ATTIVITÀ —
Riprendi il brano con le parole di Alberto Garutti sull'arte nel coprifuoco da coronavirus e proseguilo a partire dall'ultima frase riportata.

La libertà nella clausura | ALBERTO GARUTTI

Le voci degli artisti nel coprifuoco da coronavirus

Alberto Garutti. © Delfino Sisto Legnani
Alberto Garutti |

«Quello che stiamo vivendo è un punto di vista nuovo, stiamo assistendo a uno spostamento di equilibri. Vi è anche una mancanza di relazione, dovuta all’isolamento e alla distanza, che non è solo una distanza fisica. Al di là della tragedia e della sofferenza, che sono reali, le difficoltà della vita a volte producono condizionamenti capaci di fare evolvere noi come specie e anche l’arte che creiamo.

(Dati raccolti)
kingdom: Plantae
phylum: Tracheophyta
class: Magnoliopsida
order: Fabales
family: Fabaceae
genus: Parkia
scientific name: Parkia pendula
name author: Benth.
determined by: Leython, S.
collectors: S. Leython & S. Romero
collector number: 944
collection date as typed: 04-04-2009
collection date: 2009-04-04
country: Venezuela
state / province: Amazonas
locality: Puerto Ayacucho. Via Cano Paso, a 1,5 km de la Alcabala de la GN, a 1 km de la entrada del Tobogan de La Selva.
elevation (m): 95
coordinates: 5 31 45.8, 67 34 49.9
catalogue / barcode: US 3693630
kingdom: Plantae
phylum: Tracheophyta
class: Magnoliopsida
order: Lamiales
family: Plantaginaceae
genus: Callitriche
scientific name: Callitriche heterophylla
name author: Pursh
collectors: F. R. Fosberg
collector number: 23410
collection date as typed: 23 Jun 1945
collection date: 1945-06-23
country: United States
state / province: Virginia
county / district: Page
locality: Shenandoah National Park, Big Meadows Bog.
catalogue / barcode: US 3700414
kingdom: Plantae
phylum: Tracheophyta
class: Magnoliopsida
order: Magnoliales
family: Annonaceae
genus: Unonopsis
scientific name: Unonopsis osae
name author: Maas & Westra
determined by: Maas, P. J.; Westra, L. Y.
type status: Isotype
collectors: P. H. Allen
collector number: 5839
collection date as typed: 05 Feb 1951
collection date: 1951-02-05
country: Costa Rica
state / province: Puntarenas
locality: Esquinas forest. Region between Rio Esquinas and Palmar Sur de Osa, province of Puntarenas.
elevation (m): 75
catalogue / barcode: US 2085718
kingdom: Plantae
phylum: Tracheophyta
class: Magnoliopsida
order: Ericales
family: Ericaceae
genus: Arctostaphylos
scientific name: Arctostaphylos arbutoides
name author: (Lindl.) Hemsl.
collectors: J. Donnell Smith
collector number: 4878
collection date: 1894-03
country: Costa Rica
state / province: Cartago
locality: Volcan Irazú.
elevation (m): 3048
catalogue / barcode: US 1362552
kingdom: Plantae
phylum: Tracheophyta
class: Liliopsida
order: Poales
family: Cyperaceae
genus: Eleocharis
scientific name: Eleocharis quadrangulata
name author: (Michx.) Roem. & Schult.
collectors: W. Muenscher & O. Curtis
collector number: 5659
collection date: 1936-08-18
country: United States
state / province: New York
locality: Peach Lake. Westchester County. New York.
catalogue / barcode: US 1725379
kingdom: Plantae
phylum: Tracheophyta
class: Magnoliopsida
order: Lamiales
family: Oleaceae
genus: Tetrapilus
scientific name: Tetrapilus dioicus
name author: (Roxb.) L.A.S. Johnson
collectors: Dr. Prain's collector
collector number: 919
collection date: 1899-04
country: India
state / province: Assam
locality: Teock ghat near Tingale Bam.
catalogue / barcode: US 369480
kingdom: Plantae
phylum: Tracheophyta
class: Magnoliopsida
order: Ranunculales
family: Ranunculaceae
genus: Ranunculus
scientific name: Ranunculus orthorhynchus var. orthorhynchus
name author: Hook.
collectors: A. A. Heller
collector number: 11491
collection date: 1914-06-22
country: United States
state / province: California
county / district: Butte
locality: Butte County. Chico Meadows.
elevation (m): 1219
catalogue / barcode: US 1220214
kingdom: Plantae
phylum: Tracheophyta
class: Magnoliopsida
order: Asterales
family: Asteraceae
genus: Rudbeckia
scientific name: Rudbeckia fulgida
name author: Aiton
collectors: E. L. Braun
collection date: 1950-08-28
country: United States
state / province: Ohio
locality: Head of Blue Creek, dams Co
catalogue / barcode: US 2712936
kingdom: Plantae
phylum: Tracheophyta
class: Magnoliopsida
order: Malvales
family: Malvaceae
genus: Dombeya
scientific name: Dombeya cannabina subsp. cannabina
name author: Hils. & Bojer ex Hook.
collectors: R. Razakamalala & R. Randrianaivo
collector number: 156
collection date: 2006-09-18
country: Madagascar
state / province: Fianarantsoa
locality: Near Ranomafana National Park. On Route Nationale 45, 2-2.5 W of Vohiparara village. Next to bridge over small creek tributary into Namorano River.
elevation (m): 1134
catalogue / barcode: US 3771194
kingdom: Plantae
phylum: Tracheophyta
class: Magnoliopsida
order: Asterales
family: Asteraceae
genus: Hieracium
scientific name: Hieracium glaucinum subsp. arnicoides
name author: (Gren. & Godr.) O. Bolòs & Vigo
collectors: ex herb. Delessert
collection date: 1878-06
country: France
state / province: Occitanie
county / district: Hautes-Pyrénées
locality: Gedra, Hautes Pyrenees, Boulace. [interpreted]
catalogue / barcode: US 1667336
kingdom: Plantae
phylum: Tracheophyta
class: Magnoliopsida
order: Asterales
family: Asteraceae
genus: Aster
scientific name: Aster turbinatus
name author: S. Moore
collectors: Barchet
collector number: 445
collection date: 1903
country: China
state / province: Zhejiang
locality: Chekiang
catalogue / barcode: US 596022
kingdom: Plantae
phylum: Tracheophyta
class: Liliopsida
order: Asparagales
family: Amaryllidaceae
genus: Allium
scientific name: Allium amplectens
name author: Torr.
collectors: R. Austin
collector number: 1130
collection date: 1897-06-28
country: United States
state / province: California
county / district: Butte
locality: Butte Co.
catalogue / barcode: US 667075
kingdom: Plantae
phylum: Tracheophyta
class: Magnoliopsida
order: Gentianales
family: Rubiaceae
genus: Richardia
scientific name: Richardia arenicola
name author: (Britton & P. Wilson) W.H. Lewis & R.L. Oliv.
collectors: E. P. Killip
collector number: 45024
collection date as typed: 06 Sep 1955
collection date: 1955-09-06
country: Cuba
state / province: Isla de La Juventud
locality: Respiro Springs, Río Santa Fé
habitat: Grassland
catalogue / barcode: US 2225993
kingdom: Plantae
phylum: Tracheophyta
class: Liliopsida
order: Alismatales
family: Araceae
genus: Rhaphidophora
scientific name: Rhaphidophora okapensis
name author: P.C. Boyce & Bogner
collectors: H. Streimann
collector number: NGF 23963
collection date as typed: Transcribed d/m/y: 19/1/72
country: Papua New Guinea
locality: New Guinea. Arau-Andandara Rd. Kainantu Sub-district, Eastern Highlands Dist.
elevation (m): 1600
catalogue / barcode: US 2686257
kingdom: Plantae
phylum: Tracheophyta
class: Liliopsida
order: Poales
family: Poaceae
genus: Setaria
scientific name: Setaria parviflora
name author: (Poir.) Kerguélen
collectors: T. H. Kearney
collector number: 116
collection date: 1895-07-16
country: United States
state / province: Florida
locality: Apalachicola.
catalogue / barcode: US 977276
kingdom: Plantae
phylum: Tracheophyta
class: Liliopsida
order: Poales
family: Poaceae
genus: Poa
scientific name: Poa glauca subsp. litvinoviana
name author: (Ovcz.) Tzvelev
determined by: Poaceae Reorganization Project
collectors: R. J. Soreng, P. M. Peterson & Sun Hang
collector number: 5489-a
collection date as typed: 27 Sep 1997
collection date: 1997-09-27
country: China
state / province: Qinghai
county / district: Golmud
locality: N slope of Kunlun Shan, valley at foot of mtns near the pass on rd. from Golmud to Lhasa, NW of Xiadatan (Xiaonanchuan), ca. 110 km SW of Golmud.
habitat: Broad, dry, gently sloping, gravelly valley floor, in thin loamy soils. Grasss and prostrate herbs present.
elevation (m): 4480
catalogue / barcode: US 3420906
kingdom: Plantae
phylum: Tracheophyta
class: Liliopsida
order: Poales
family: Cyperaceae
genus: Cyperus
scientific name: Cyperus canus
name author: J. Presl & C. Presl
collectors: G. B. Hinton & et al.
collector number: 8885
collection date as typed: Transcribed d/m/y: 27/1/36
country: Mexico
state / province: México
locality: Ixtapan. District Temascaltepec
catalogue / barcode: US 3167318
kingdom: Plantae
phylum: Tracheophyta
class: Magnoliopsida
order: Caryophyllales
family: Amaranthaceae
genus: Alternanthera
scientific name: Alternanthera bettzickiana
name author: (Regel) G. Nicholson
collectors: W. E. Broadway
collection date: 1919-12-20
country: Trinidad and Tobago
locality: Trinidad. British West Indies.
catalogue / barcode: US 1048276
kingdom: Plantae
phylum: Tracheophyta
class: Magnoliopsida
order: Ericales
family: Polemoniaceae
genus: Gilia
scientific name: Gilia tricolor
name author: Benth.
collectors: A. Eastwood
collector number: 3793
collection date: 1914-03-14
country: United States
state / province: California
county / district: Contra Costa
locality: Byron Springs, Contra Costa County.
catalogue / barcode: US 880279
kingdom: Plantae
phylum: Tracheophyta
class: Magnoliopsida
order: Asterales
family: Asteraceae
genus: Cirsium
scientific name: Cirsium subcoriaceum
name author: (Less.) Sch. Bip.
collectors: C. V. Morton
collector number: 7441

RISULTATO DELL'ESERCIZIO —
Per secoli abbiamo prodotto opere d’arte di qualità altissima grazie alla presenza di grandi “limitatori”, ovvero committenti, principi, papi, signori che hanno condizionato con le loro esigenze gli artisti. E i grandi artisti, di fronte alle difficoltà, hanno sempre prodotto con rinnovata spinta progettuale delle nuove visioni. Credo che ciò sia valido ancora oggi, tuttora non esiste una vera e propria libertà: siamo esseri umani e, in quanto tali, ci confrontiamo con dei limiti imprescindibili, primo su tutti quello della morte.

Sono dunque certo che la situazione attuale aprirà a nuovi immaginari: mi piace questa condizione di attesa perché in essa si cela sicuramente un’opera, che deve ancora nascere e ancora non conosco. In effetti un’opera d’arte contiene sempre qualcosa di non detto, di indecifrabile: quello che conta nell’arte è la misteriosità dell’evento visivo, ciò che ci sfugge e che non sappiamo afferrare.

In questo momento tragico e di incertezza la natura si fa sentire, si ribella alla nostra prepotenza; ciò che mi conforta però è che l’arte ne contenga il suo senso mistico. Un’opera d’arte produce un’idea critica, etica e poetica e noi, grazie ad essa, ci aspettiamo di poter assistere ad un processo di conoscenza sempre nuovo».